▶ Task instructions
Retype the lines of the material from the one containing "La ofensiva nacional" through the one containing "a Venezuela. Fue", both included, with every character unchanged.

=== Begin Enclosure ===

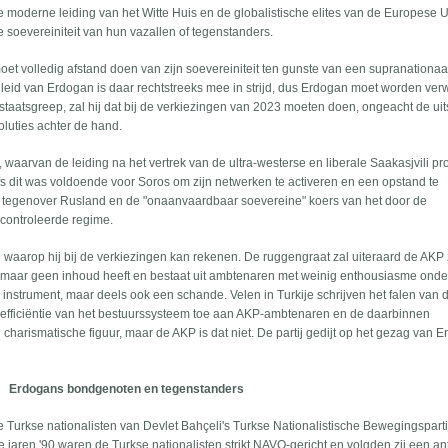
 de moderne leiding van het Witte Huis en de globalistische elites van de Europese 
 soevereiniteit van hun vazallen of tegenstanders.
et volledig afstand doen van zijn soevereiniteit ten gunste van een supranationaa
eleid van Erdogan is daar rechtstreeks mee in strijd, dus Erdogan moet worden verw
en staatsgreep, zal hij dat bij de verkiezingen van 2023 moeten doen, ongeacht de uit
voluties achter de hand.
 waarvan de leiding na het vertrek van de ultra-westerse en liberale Saakasjvili p
s dit was voldoende voor Soros om zijn netwerken te activeren en een opstand te
g tegenover Rusland en de "onaanvaardbaar soevereine" koers van het door de
econtroleerde regime.
n waarop hij bij de verkiezingen kan rekenen. De ruggengraat zal uiteraard de AKP 
n, maar geen inhoud heeft en bestaat uit ambtenaren met weinig enthousiasme onde
g instrument, maar deels ook een schande. Velen in Turkije schrijven het falen van 
inefficiëntie van het bestuurssysteem toe aan AKP-ambtenaren en de daarbinnen
harismatische figuur, maar de AKP is dat niet. De partij gedijt op het gezag van 
Erdogans bondgenoten en tegenstanders
e Turkse nationalisten van Devlet Bahçeli's Turkse Nationalistische Bewegingsparti
e jaren '90 waren de Turkse nationalisten strikt NAVO-gericht en volgden zij een an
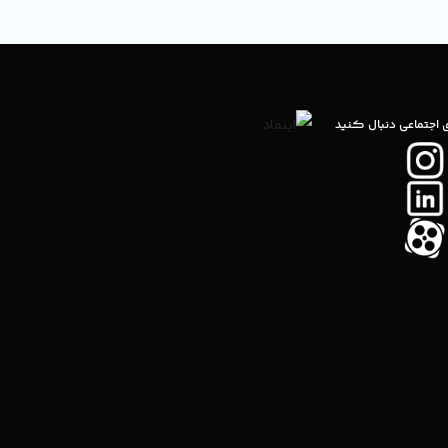
ی اجتماعی دنبال کنید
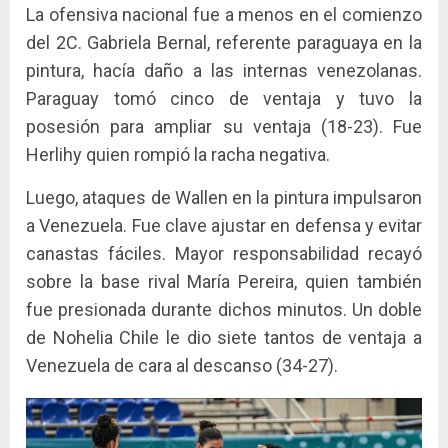
La ofensiva nacional fue a menos en el comienzo
del 2C. Gabriela Bernal, referente paraguaya en la
pintura, hacía daño a las internas venezolanas.
Paraguay tomó cinco de ventaja y tuvo la
posesión para ampliar su ventaja (18-23). Fue
Herlihy quien rompió la racha negativa.
Luego, ataques de Wallen en la pintura impulsaron
a Venezuela. Fue clave ajustar en defensa y evitar
canastas fáciles. Mayor responsabilidad recayó
sobre la base rival María Pereira, quien también
fue presionada durante dichos minutos. Un doble
de Nohelia Chile le dio siete tantos de ventaja a
Venezuela de cara al descanso (34-27).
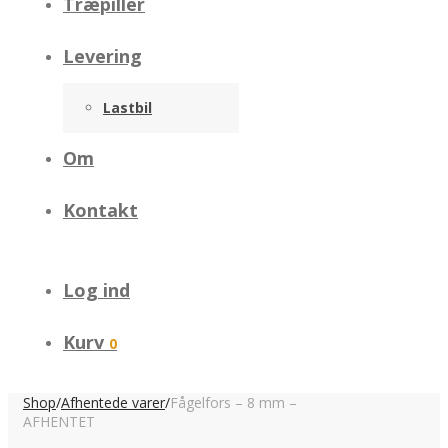
Træpiller
Levering
Lastbil
Om
Kontakt
Log ind
Kurv
0
Shop
/
Afhentede varer
/
Fågelfors – 8 mm –
AFHENTET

=== End Enclosure ===

▶ Written reply
La ofensiva nacional fue a menos en el comienzo
del 2C. Gabriela Bernal, referente paraguaya en la
pintura, hacía daño a las internas venezolanas.
Paraguay tomó cinco de ventaja y tuvo la
posesión para ampliar su ventaja (18-23). Fue
Herlihy quien rompió la racha negativa.
Luego, ataques de Wallen en la pintura impulsaron
a Venezuela. Fue clave ajustar en defensa y evitar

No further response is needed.